IAG scales down job cuts at Iberia after unions clashes

 
P41 Spanish airline Iberia strikes
Getty Images
10 April 2013

International Airlines Group, the owner of British Airways and Iberia, today swallowed a compromise deal to end mass strikes over huge job cuts and pay freezes at its Spanish airline.

IAG and Spanish unions agreed to bring in a government-appointed mediator to get over a deadlock as the firm tries to turn around a €1 billion (£871 million) loss last year.

The turmoil at Iberia, Europe’s third-biggest airline, has seen staff stage eight days of strikes in the past two months, waving red and yellow Spanish flags outside IAG offices in Madrid with signs such as “Get your dirty hands off Iberia” and “British go home.”

Now, however, IAG has accepted the mediator’s proposal to sack 3141 Iberia staff, rather than the 3807 that the airline had planned to axe, and hand out pay-offs worth 35 days per year worked, rather than 20 as initially planned.

“The board of IAG met today in an extraordinary session to analyse and assess the proposal issued by a mediator regarding Iberia,” the airlines group said last night. “As a result, the board has decided to accept the proposal.”

But unions, including the powerful Spanish pilots’ union Sepla, have not said yet whether they accept the deal. They are set to sit down to meetings with the mediator later today.

Strikes have forced Iberia to cancel hundreds of flights, costing the airline €3 million a day.

Union leaders had previously rejected an IAG offer to trim its initial plan for firing staff. However, the latest negotiations would also see Iberia reduce its 20% salary cuts for the airline’s remaining 16,000 workers to 15% reductions in salaries.

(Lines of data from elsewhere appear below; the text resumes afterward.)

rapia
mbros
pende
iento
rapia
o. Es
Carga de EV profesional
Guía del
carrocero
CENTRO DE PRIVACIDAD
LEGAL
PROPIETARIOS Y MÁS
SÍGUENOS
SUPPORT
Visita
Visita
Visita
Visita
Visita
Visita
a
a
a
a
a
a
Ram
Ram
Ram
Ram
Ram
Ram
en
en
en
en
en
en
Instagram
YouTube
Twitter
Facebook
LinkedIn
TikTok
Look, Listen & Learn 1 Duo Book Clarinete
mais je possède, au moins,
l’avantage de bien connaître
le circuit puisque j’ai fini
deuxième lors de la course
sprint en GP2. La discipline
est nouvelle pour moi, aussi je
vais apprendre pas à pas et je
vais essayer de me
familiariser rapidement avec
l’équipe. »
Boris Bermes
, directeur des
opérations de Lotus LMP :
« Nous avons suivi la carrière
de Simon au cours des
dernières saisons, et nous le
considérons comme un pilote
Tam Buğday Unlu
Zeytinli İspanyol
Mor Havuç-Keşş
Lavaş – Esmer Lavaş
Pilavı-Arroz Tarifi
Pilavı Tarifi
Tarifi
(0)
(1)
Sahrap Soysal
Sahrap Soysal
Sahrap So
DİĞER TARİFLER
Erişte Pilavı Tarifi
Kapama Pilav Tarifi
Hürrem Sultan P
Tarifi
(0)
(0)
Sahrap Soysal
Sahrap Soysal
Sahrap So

Willie Walsh, IAG’s chief executive, last month said it was “unfortunate that some people are still blind to the problems that exist at Iberia”, adding that its €351 million operating loss of 2012 “should convince anybody that the problem needs to be tackled”.

Spanish politicians have been increasingly critical of IAG’s moves, with José Manuel Soria, the industry minister last week saying: “We want to call attention to what is going on. From the moment there was a merger between British Airways and Iberia the number of routes for BA has increased and the number for Iberia has fallen. Earnings for BA have risen, and fallen for Iberia. It gives the impression that there has not really been a merger at all.”